Which of the following are true statements about a [tex]$30$[/tex]-[tex]$60$[/tex]-[tex]$90$[/tex] triangle? Check all that apply.

A. The hypotenuse is [tex]$\sqrt{3}$[/tex] times as long as the shorter leg.
B. The longer leg is [tex]$\sqrt{3}$[/tex] times as long as the shorter leg.
C. The hypotenuse is [tex]$\sqrt{3}$[/tex] times as long as the longer leg.
D. The longer leg is twice as long as the shorter leg.
E. The hypotenuse is twice as long as the shorter leg.
F. The hypotenuse is twice as long as the longer leg.



Answer :

In a \(30^\circ\)-\(60^\circ\)-\(90^\circ\) triangle, the sides have a specific ratio. Let's label the sides as follows:
- The side opposite the \(30^\circ\) angle is the shorter leg.
- The side opposite the \(60^\circ\) angle is the longer leg.
- The side opposite the \(90^\circ\) angle is the hypotenuse.

The ratio of the sides in a \(30^\circ\)-\(60^\circ\)-\(90^\circ\) triangle is:
- The hypotenuse is twice as long as the shorter leg.
- The longer leg is \(\sqrt{3}\) times as long as the shorter leg.

Given these ratios, we can now analyze the statements:

A. The hypotenuse is \(\sqrt{3}\) times as long as the shorter leg.
- This is not true. The hypotenuse is actually twice as long as the shorter leg.

B. The longer leg is \(\sqrt{3}\) times as long as the shorter leg.
- This is true, according to the properties of a \(30^\circ\)-\(60^\circ\)-\(90^\circ\) triangle.

C. The hypotenuse is \(\sqrt{3}\) times as long as the longer leg.
- This is not true. Instead, the hypotenuse is \( \frac{2}{\sqrt{3}} \) or \(\frac{2}{\sqrt{3}}\) times the length of the longer leg.

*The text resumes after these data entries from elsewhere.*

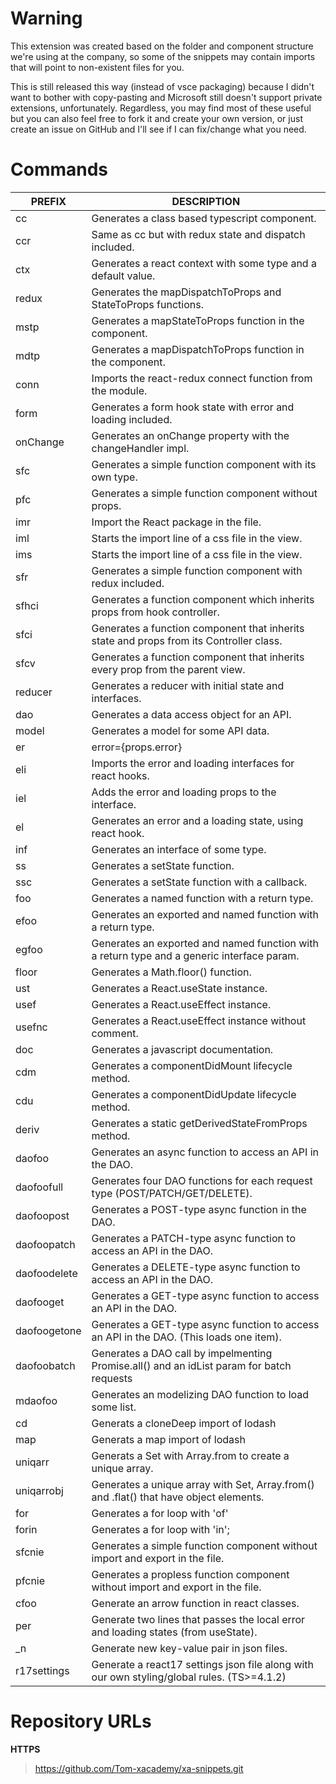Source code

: # Warning

This extension was created based on the folder and component structure we're using
at the company, so some of the snippets may contain imports that will point
to non-existent files for you.

This is still released this way (instead of vsce packaging) because I didn't want to bother with copy-pasting and Microsoft still doesn't support private extensions, unfortunately. Regardless, you may find most of these useful but you can also feel free to fork it and create your own version, or just create an issue on GitHub and I'll see if I can fix/change what you need.

# Commands

| PREFIX       | DESCRIPTION                                                                                |
| ------------ | ------------------------------------------------------------------------------------------ |
| cc           | Generates a class based typescript component.                                              |
| ccr          | Same as cc but with redux state and dispatch included.                                     |
| ctx          | Generates a react context with some type and a default value.                              |
| redux        | Generates the mapDispatchToProps and StateToProps functions.                               |
| mstp         | Generates a mapStateToProps function in the component.                                     |
| mdtp         | Generates a mapDispatchToProps function in the component.                                  |
| conn         | Imports the react-redux connect function from the module.                                  |
| form         | Generates a form hook state with error and loading included.                               |
| onChange     | Generates an onChange property with the changeHandler impl.                                |
| sfc          | Generates a simple function component with its own type.                                   |
| pfc          | Generates a simple function component without props.                                       |
| imr          | Import the React package in the file.                                                      |
| iml          | Starts the import line of a css file in the view.                                          |
| ims          | Starts the import line of a css file in the view.                                          |
| sfr          | Generates a simple function component with redux included.                                 |
| sfhci        | Generates a function component which inherits props from hook controller.                  |
| sfci         | Generates a function component that inherits state and props from its Controller class.    |
| sfcv         | Generates a function component that inherits every prop from the parent view.              |
| reducer      | Generates a reducer with initial state and interfaces.                                     |
| dao          | Generates a data access object for an API.                                                 |
| model        | Generates a model for some API data.                                                       |
| er           | error={props.error}                                                                        |
| eli          | Imports the error and loading interfaces for react hooks.                                  |
| iel          | Adds the error and loading props to the interface.                                         |
| el           | Generates an error and a loading state, using react hook.                                  |
| inf          | Generates an interface of some type.                                                       |
| ss           | Generates a setState function.                                                             |
| ssc          | Generates a setState function with a callback.                                             |
| foo          | Generates a named function with a return type.                                             |
| efoo         | Generates an exported and named function with a return type.                               |
| egfoo        | Generates an exported and named function with a return type and a generic interface param. |
| floor        | Generates a Math.floor() function.                                                         |
| ust          | Generates a React.useState instance.                                                       |
| usef         | Generates a React.useEffect instance.                                                      |
| usefnc       | Generates a React.useEffect instance without comment.                                      |
| doc          | Generates a javascript documentation.                                                      |
| cdm          | Generates a componentDidMount lifecycle method.                                            |
| cdu          | Generates a componentDidUpdate lifecycle method.                                           |
| deriv        | Generates a static getDerivedStateFromProps method.                                        |
| daofoo       | Generates an async function to access an API in the DAO.                                   |
| daofoofull   | Generates four DAO functions for each request type (POST/PATCH/GET/DELETE).                |
| daofoopost   | Generates a POST-type async function in the DAO.                                           |
| daofoopatch  | Generates a PATCH-type async function to access an API in the DAO.                         |
| daofoodelete | Generates a DELETE-type async function to access an API in the DAO.                        |
| daofooget    | Generates a GET-type async function to access an API in the DAO.                           |
| daofoogetone | Generates a GET-type async function to access an API in the DAO. (This loads one item).    |
| daofoobatch  | Generates a DAO call by impelmenting Promise.all() and an idList param for batch requests  |
| mdaofoo      | Generates an modelizing DAO function to load some list.                                    |
| cd           | Generats a cloneDeep import of lodash                                                      |
| map          | Generats a map import of lodash                                                            |
| uniqarr      | Generats a Set with Array.from to create a unique array.                                   |
| uniqarrobj   | Generates a unique array with Set, Array.from() and .flat() that have object elements.     |
| for          | Generates a for loop with 'of'                                                             |
| forin        | Generates a for loop with 'in';                                                            |
| sfcnie       | Generates a simple function component without import and export in the file.               |
| pfcnie       | Generates a propless function component without import and export in the file.             |
| cfoo         | Generate an arrow function in react classes.                                               |
| per          | Generate two lines that passes the local error and loading states (from useState).         |
| \_n          | Generate new key-value pair in json files.                                                 |
| r17settings  | Generate a react17 settings json file along with our own styling/global rules. (TS>=4.1.2) |

# Repository URLs

**HTTPS**

> https://github.com/Tom-xacademy/xa-snippets.git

D. The longer leg is twice as long as the shorter leg.
- This is not true. The longer leg is \(\sqrt{3}\) times as long as the shorter leg, not twice as long.

E. The hypotenuse is twice as long as the shorter leg.
- This is true, according to the properties of a \(30^\circ\)-\(60^\circ\)-\(90^\circ\) triangle.

F. The hypotenuse is twice as long as the longer leg.
- This is not true. The hypotenuse is twice as long as the shorter leg, but not the longer leg.

Thus, the true statements about a \(30^\circ\)-\(60^\circ\)-\(90^\circ\) triangle are:
B. The longer leg is \(\sqrt{3}\) times as long as the shorter leg.
E. The hypotenuse is twice as long as the shorter leg.

So, the correct selection is B and E.